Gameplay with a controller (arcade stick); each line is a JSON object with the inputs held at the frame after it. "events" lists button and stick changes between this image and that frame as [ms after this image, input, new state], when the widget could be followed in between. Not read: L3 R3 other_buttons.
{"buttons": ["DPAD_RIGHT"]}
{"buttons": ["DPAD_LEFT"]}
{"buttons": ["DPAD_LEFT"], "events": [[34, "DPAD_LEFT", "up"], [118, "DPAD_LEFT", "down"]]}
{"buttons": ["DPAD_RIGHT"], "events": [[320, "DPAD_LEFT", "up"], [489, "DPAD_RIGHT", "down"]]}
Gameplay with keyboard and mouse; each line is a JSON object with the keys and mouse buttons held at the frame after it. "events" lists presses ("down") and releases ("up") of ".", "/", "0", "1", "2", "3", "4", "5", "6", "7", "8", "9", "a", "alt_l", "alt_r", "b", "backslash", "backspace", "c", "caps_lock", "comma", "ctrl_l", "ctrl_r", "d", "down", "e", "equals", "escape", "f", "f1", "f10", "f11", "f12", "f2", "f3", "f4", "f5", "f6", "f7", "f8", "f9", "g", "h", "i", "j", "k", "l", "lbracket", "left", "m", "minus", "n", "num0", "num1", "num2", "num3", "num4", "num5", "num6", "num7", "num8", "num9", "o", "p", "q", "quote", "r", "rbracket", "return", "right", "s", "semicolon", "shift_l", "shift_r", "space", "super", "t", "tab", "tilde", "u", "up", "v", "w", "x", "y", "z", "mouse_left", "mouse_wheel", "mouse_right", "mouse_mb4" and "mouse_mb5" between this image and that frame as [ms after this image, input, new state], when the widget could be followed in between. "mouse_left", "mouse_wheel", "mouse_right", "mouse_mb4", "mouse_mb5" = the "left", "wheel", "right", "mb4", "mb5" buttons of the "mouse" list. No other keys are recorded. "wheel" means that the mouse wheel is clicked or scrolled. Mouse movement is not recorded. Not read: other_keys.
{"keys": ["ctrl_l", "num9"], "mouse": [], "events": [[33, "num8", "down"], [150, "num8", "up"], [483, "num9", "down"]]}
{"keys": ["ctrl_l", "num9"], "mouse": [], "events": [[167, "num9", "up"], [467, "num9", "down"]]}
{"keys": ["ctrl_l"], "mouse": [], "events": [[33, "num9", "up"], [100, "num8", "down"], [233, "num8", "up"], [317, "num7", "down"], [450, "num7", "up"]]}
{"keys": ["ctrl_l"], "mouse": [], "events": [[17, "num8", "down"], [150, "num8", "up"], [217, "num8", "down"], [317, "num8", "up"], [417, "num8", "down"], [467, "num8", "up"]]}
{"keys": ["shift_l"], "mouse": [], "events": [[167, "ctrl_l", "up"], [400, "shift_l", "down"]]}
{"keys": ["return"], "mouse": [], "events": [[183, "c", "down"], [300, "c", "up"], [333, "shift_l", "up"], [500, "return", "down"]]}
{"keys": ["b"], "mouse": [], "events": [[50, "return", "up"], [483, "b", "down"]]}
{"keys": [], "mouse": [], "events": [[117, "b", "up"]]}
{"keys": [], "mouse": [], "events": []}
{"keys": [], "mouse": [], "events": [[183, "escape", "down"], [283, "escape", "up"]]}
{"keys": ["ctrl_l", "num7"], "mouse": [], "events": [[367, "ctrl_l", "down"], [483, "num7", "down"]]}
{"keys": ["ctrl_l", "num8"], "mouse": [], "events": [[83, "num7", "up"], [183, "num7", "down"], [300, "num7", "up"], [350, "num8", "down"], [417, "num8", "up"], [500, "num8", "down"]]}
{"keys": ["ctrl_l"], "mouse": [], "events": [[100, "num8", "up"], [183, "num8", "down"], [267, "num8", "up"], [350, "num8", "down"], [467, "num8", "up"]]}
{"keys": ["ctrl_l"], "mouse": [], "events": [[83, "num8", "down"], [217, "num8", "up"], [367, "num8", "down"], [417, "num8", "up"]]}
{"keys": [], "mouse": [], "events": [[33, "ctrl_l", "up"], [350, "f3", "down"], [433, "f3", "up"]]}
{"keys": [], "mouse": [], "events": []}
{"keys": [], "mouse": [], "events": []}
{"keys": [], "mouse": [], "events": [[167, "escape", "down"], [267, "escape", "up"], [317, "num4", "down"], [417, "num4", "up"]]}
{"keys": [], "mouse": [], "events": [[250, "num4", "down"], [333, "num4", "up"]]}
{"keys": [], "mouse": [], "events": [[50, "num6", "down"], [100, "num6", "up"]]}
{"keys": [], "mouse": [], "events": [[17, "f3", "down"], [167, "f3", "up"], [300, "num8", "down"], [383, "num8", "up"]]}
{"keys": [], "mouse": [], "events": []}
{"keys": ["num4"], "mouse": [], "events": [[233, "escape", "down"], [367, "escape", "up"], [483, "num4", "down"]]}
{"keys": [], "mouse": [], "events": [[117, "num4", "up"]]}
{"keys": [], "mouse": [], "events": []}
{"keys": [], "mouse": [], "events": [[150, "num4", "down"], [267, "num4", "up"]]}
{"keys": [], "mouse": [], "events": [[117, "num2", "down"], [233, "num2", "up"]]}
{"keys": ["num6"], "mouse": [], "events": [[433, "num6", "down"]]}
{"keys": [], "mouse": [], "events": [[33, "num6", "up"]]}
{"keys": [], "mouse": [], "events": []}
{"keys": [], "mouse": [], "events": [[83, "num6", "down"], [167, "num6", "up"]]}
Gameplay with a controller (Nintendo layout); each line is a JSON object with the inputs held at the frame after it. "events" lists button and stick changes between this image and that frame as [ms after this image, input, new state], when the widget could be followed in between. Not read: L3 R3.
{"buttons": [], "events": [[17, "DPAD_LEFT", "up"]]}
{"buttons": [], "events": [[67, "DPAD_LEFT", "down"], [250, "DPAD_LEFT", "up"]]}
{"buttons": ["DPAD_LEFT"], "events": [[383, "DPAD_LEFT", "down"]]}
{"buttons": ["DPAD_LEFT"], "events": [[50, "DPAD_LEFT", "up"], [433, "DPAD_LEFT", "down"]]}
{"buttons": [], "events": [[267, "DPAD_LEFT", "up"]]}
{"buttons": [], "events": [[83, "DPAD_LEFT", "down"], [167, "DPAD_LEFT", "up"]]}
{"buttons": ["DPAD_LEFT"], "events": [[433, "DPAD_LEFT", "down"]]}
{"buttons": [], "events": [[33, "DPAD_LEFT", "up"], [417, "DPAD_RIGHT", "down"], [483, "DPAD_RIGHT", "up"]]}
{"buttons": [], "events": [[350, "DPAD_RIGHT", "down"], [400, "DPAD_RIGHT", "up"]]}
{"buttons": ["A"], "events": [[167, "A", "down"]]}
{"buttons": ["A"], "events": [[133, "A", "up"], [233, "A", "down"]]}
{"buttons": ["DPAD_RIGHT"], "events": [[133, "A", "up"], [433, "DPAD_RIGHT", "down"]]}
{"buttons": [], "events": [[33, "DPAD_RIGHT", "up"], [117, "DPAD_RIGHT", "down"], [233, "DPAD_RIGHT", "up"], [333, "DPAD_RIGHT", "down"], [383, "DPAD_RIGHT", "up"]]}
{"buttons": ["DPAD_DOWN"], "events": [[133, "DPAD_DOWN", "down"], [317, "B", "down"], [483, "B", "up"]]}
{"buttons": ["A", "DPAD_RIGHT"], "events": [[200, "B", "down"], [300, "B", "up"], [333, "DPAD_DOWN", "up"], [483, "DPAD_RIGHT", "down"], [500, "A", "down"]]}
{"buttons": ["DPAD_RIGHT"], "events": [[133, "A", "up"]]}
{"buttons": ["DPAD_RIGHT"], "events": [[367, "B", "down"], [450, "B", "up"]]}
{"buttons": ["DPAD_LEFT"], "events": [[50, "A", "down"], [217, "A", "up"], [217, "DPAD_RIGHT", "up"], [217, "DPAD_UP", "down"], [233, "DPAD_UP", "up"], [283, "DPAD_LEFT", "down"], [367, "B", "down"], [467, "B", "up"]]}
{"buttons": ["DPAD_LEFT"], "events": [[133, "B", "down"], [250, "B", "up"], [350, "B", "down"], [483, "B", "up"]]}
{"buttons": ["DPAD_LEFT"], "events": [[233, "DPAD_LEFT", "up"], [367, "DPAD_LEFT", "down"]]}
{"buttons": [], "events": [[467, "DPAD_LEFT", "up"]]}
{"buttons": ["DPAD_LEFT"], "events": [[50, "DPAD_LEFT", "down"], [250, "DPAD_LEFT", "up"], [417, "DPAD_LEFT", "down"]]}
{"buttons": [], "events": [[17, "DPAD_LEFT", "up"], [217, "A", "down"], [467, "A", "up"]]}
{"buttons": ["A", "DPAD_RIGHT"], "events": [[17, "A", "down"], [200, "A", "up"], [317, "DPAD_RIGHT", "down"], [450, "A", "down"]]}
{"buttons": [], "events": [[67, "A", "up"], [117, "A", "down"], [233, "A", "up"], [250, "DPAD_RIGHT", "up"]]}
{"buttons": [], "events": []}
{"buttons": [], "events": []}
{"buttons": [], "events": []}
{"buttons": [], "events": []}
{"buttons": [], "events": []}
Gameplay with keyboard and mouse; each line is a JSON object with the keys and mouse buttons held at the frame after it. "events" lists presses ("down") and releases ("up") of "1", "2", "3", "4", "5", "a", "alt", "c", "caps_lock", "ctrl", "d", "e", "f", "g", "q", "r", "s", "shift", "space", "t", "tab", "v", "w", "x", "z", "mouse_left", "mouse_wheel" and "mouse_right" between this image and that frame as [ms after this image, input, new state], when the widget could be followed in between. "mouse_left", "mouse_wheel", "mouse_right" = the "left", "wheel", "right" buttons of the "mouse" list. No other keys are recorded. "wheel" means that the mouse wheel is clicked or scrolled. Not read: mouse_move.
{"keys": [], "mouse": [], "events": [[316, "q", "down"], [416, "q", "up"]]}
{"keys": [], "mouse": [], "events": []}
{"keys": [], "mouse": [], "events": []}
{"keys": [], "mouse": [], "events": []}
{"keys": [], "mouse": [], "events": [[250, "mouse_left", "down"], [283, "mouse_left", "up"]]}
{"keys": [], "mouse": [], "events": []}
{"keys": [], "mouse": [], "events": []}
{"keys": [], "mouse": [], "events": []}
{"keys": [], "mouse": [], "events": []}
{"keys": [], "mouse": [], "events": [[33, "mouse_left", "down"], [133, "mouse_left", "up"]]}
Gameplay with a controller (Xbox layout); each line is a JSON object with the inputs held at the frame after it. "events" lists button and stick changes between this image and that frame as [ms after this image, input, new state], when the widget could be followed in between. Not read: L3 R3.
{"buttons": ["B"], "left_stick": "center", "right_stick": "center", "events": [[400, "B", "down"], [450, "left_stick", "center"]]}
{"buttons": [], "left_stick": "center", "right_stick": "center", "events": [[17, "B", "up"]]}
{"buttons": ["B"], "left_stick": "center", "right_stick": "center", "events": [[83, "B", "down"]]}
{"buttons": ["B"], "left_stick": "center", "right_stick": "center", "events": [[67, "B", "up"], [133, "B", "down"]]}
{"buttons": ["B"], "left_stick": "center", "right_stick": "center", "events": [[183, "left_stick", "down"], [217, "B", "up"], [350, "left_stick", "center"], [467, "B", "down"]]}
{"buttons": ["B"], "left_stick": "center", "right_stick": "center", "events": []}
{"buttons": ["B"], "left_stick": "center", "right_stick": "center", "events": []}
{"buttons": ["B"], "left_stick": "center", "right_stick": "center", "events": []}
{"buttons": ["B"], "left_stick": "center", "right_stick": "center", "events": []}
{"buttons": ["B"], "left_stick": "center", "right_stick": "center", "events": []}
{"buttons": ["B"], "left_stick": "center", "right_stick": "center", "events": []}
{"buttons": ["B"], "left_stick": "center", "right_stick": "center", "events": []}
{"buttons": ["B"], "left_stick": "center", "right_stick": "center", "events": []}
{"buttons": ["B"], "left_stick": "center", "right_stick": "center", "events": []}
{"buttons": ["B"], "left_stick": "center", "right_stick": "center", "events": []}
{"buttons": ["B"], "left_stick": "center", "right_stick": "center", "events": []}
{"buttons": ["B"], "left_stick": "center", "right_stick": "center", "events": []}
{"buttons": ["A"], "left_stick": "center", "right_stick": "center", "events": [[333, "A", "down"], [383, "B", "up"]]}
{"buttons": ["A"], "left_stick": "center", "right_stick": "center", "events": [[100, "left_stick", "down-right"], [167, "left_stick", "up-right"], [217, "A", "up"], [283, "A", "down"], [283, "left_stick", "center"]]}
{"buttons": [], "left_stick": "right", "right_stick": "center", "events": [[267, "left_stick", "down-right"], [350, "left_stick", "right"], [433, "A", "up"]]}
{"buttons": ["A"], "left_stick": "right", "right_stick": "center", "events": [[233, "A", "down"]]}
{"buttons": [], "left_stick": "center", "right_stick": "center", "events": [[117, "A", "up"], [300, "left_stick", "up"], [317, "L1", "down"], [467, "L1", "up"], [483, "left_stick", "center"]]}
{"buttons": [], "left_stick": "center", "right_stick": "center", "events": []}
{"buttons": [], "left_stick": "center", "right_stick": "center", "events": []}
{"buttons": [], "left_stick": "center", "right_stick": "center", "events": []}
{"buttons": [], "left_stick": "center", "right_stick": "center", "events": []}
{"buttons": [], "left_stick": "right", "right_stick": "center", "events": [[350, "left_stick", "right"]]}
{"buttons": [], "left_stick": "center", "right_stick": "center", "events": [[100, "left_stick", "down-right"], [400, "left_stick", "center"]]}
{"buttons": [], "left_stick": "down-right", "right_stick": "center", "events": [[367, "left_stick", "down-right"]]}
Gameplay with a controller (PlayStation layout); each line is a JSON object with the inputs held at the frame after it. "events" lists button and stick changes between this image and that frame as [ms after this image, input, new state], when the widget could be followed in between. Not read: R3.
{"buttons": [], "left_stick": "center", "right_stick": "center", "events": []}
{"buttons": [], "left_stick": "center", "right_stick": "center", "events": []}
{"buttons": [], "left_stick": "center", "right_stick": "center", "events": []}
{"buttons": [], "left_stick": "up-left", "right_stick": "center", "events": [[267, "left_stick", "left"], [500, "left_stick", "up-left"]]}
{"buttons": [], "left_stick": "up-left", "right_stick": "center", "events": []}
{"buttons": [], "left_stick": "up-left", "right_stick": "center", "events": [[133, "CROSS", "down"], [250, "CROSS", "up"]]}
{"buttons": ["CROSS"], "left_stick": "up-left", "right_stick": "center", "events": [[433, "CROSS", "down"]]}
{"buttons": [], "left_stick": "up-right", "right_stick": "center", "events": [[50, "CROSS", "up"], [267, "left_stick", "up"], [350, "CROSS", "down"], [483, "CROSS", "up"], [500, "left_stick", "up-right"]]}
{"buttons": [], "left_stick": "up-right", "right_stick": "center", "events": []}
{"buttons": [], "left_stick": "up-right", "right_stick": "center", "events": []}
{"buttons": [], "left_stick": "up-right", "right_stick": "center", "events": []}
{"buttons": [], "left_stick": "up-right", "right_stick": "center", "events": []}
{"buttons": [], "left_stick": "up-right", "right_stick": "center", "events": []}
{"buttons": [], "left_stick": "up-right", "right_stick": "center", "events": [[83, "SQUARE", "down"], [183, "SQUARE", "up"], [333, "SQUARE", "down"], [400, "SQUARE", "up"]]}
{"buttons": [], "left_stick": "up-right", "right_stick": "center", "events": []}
※ ※ ※
▶ **Activity**:
Show every line above in which the word "CROSS" appears.

▶ **Answer space**:
{"buttons": [], "left_stick": "up-left", "right_stick": "center", "events": [[133, "CROSS", "down"], [250, "CROSS", "up"]]}
{"buttons": ["CROSS"], "left_stick": "up-left", "right_stick": "center", "events": [[433, "CROSS", "down"]]}
{"buttons": [], "left_stick": "up-right", "right_stick": "center", "events": [[50, "CROSS", "up"], [267, "left_stick", "up"], [350, "CROSS", "down"], [483, "CROSS", "up"], [500, "left_stick", "up-right"]]}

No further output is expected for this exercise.